## Page text
————
Comments

1

"Two out of three Seattle voters have had enough with the city and have considered moving elsewhere. "

Considered is a meaningless word. I've considered telling my boss to get fucked and spending the rest of my life whittling wood in a remote cabin in Alaska instead of working. I've considered sleeping with Scarlett Johansson.

100% of people everywhere should consider living somewhere else. Expand your mind.

2

Nice take on that Gumbo!

3

“Earth on track to be unlivable.”

it’s simply the
Nature of
Things

and Nothing to get
Hung [up] About!

get Over it

oh and please Pass the
Windfall Profiteerings Tax

them Oil Barons got
Too Damn Much of
Our Money already

4

What are those two humans doing on the bike path lower left in your photo, Chaz? Very interesting....

5

"Beware of polls which are seeking a particular result"---Mary Chestnuttt

Boring nerdly objections to the seattle_chamber poll follows: "3.9 margin of error": this is a super common violation of statistics in polling, it states that if the sample was *truly random" then an estimate of the margin of error by the reciprocal of the square root of the sample size (in this case: 1/sqrt(700)). So they call folks until 700 answered an unrecognized number and agreed to take a phone poll and then called that an accurate sampling of the entire target populace. Next up: though it's hard to get a grip on the exact wording of the question, it's quite likely a "push poll": "Given the growing (scary! creeping! hide your daughters!) homeless problem, have you considered going elsewhere?" ...well, I now, etc. In short, want to make some money? Get into contract political polling.

6

Assuming the questions are in the order given in the CoC report, they asked If the city was on track or off on the wrong track, then asked if the respondent was optimistic about the future of Seattle*, then if the respondent had actively considered moving out. I wouldn't consider that a push poll, though there is a little bit of priming with the "is the city off on the wrong track" question.

I've actively considered moving out of Seattle several times. For about 15 seconds, while I think about where I would be moving to and what services are there. Then I realize I have it pretty good here.

Sure to be unreported by the SeAtTlE iS dYiNg! crowd, 50% of the respondents were optimistic about the future.

7

as a general rule no one should pay any attention whatsoever to a poll that is conducted by a private advocacy group, except to make fun of it

8

A driverless car having a little fun with the San Francisco police? It sounds like Herbie rides again!

9

That reporter for the SBJ needs to flush out his headgear (Charles didn't bother to check out the story himself). The old Seattle Times building is still a hole in the ground, with its Art Deco facade propped up by structural scaffolding. The Onni development occupies what used to be a parking lot.

10

"Washington's rich are once again spending big bucks to avoid paying their fair share."
————
## Data section

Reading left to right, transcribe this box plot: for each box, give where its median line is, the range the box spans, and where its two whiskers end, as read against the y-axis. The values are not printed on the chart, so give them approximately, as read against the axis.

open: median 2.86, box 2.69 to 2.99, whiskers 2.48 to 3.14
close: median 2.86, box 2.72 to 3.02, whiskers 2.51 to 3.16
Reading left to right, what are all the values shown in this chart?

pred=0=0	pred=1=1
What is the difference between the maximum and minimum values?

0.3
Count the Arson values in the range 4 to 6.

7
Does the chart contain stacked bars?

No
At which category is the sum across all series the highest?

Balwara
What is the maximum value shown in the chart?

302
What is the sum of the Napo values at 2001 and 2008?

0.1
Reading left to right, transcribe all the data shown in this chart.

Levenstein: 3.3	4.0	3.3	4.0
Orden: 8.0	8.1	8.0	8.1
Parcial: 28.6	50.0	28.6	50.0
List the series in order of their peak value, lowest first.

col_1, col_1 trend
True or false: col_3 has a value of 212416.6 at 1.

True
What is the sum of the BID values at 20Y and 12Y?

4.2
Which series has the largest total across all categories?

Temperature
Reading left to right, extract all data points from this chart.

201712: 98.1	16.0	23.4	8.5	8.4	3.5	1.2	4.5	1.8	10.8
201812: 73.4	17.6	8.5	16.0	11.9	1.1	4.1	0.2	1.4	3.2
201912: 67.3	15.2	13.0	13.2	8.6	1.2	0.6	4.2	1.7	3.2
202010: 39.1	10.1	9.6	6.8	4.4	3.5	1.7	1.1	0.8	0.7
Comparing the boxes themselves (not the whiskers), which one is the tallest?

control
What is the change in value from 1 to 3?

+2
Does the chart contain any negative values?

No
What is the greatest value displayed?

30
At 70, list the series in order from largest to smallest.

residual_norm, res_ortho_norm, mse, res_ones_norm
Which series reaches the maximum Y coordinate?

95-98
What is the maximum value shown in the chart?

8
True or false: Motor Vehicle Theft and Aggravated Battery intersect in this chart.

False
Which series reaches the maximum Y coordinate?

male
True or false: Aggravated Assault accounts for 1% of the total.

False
————
## Exercise requirements
In the reader comments, several comments open with a quotation in quotation marks. List each of these opening quotations along with the number of its comment.

## Answer
- Comment 1: "Two out of three Seattle voters have had enough with the city and have considered moving elsewhere."
- Comment 3: "Earth on track to be unlivable."
- Comment 5: "Beware of polls which are seeking a particular result"
- Comment 10: "Washington's rich are once again spending big bucks to avoid paying their fair share."